Tuesday, May 16, 2006

Fleece Washing Season



For lo, the rains have left , and fleece washing season has come to the land. I am in a spinning rut. However, this is the only unwashed fleece left hanging around, from Lambtown last year. I thing it's, uhm, I forget. Corridale? Any ways, I snipped off all the tips, because they were hard to wash in the first batch, and I didn't like the color after all that effort. Thus, tip clipping.

Spinning. Well. I suck at it. This may be related to the fact that I have spent not more than a few hours at the wheel the entire winter. Some spinster I am. I am planning on luring- er- inviting the lovely E over to tutor me, perhaps with some perfectly washed locks of whatever it is. Really, I am lucky to live near her, because if there were a fleece shortage I could mooch off her monumental stash for the rest of my natural life.

Actually, calling a room full of carefully stored fleece a stash is putting it mildly. More like a horde. But, I am diverting attention from the lack of my spinning progress by hinting at that of others.
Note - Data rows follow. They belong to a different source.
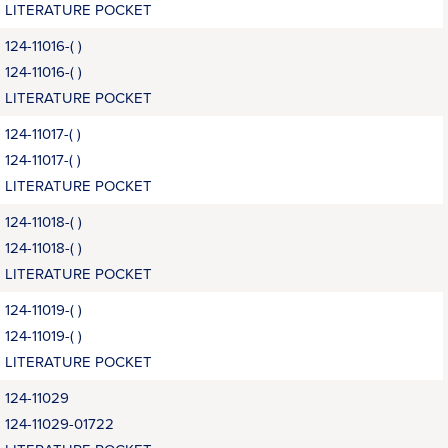
LITERATURE POCKET
124-11016-( )
124-11016-( )
LITERATURE POCKET
124-11017-( )
124-11017-( )
LITERATURE POCKET
124-11018-( )
124-11018-( )
LITERATURE POCKET
124-11019-( )
124-11019-( )
LITERATURE POCKET
124-11029
124-11029-01722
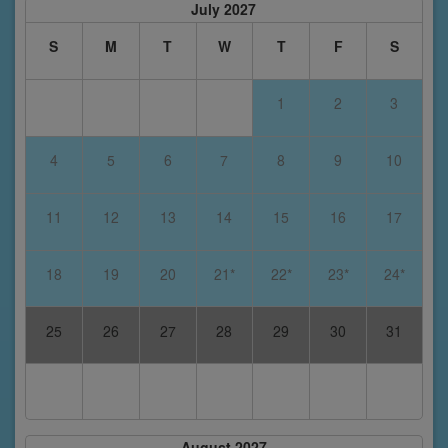
July 2027
S
M
T
W
T
F
S
1
2
3
4
5
6
7
8
9
10
11
12
13
14
15
16
17
18
19
20
21*
22*
23*
24*
25
26
27
28
29
30
31
August 2027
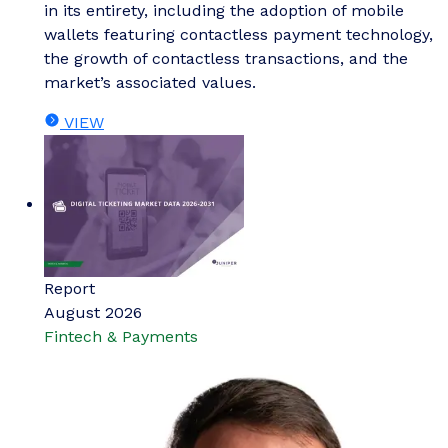
in its entirety, including the adoption of mobile
wallets featuring contactless payment technology,
the growth of contactless transactions, and the
market’s associated values.
VIEW
Report
August 2026
Fintech & Payments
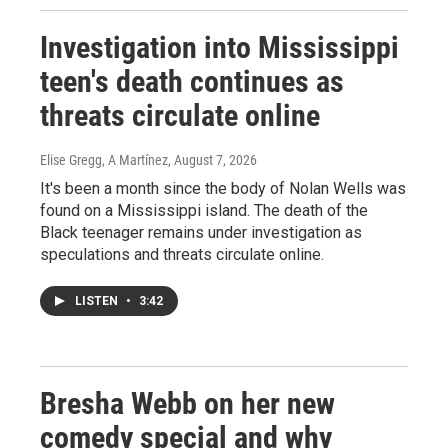
Investigation into Mississippi
teen's death continues as
threats circulate online
Elise Gregg, A Martínez
, August 7, 2026
It's been a month since the body of Nolan Wells was
found on a Mississippi island. The death of the
Black teenager remains under investigation as
speculations and threats circulate online.
LISTEN
•
3:42
Bresha Webb on her new
comedy special and why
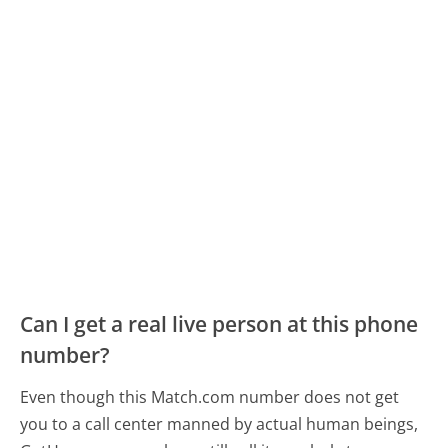
Can I get a real live person at this phone
number?
Even though this Match.com number does not get
you to a call center manned by actual human beings,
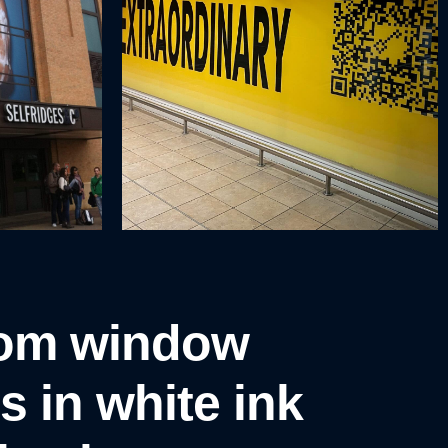
om window
s in white ink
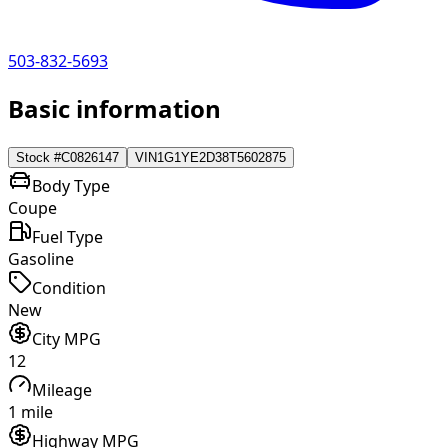
503-832-5693
Basic information
Stock #
C0826147
VIN
1G1YE2D38T5602875
Body Type
Coupe
Fuel Type
Gasoline
Condition
New
City MPG
12
Mileage
1 mile
Highway MPG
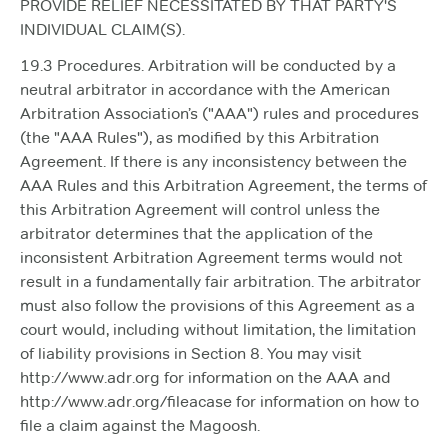
PROVIDE RELIEF NECESSITATED BY THAT PARTY'S
INDIVIDUAL CLAIM(S).
19.3 Procedures. Arbitration will be conducted by a
neutral arbitrator in accordance with the American
Arbitration Association’s ("AAA") rules and procedures
(the "AAA Rules"), as modified by this Arbitration
Agreement. If there is any inconsistency between the
AAA Rules and this Arbitration Agreement, the terms of
this Arbitration Agreement will control unless the
arbitrator determines that the application of the
inconsistent Arbitration Agreement terms would not
result in a fundamentally fair arbitration. The arbitrator
must also follow the provisions of this Agreement as a
court would, including without limitation, the limitation
of liability provisions in Section 8. You may visit
http://www.adr.org for information on the AAA and
http://www.adr.org/fileacase for information on how to
file a claim against the Magoosh.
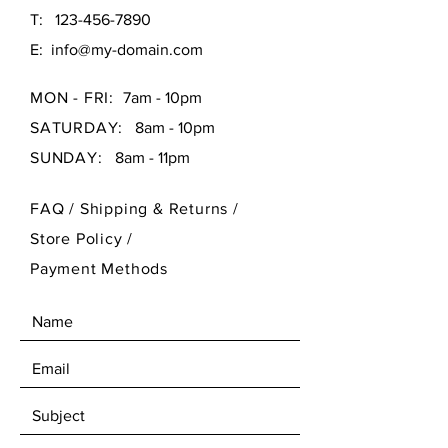
T:
123-456-7890
E:
info@my-domain.com
MON - FRI:
7am - 10pm
SATURDAY:
8am - 10pm
SUNDAY:
8am - 11pm
FAQ /
Shipping & Returns /
Store Policy
/
Payment Methods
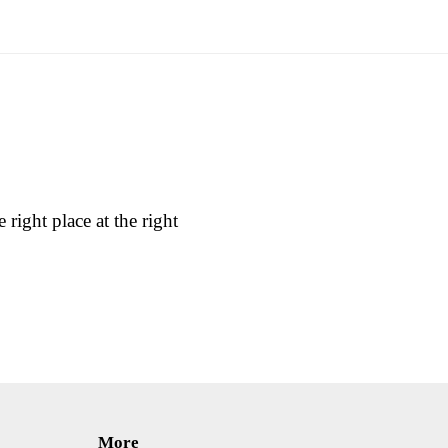
 right place at the right
More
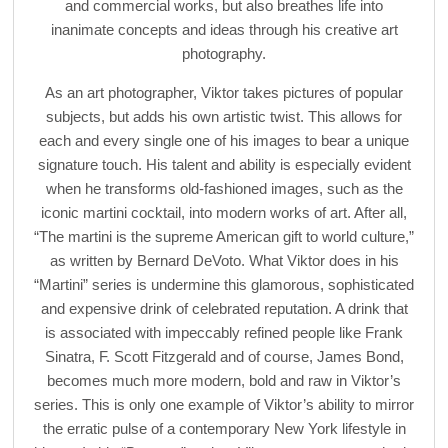
and commercial works, but also breathes life into
inanimate concepts and ideas through his creative art
photography.
As an art photographer, Viktor takes pictures of popular
subjects, but adds his own artistic twist. This allows for
each and every single one of his images to bear a unique
signature touch. His talent and ability is especially evident
when he transforms old-fashioned images, such as the
iconic martini cocktail, into modern works of art. After all,
“The martini is the supreme American gift to world culture,”
as written by Bernard DeVoto. What Viktor does in his
“Martini” series is undermine this glamorous, sophisticated
and expensive drink of celebrated reputation. A drink that
is associated with impeccably refined people like Frank
Sinatra, F. Scott Fitzgerald and of course, James Bond,
becomes much more modern, bold and raw in Viktor’s
series. This is only one example of Viktor’s ability to mirror
the erratic pulse of a contemporary New York lifestyle in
So, to spinning.

I think that a big part of the problem is that after I have washed and drum carded, I am too attached to the fiber to subject it to my sucky spinning. Likewise, the lovely roving I have purchased is all being saved for some special project for when my spinning does not suck. Double that if I have hand painted it and it came out pretty. The chances for a beginning dyer to make a roving that will spin pretty, and then knit pretty, well, it's pretty slim. I hate to have my pretty roving made ugly. I have heard that good fiber is really better to learn to spin on, but hey, it's my horde, yes?

Work: well, the two nurses in my old unit who I liked who are still hanging into the PICU have started smoking. One of them is a lapsed smoker, but the other is smoking FOR THE FIRST TIME IN HER LIFE. The rest of them are as (expletive deleted) as ever. My new job has me ranging free and wild through out the hospital, and in three short weeks I will no longer have a keeper, I mean preceptor, and then the fun will begin.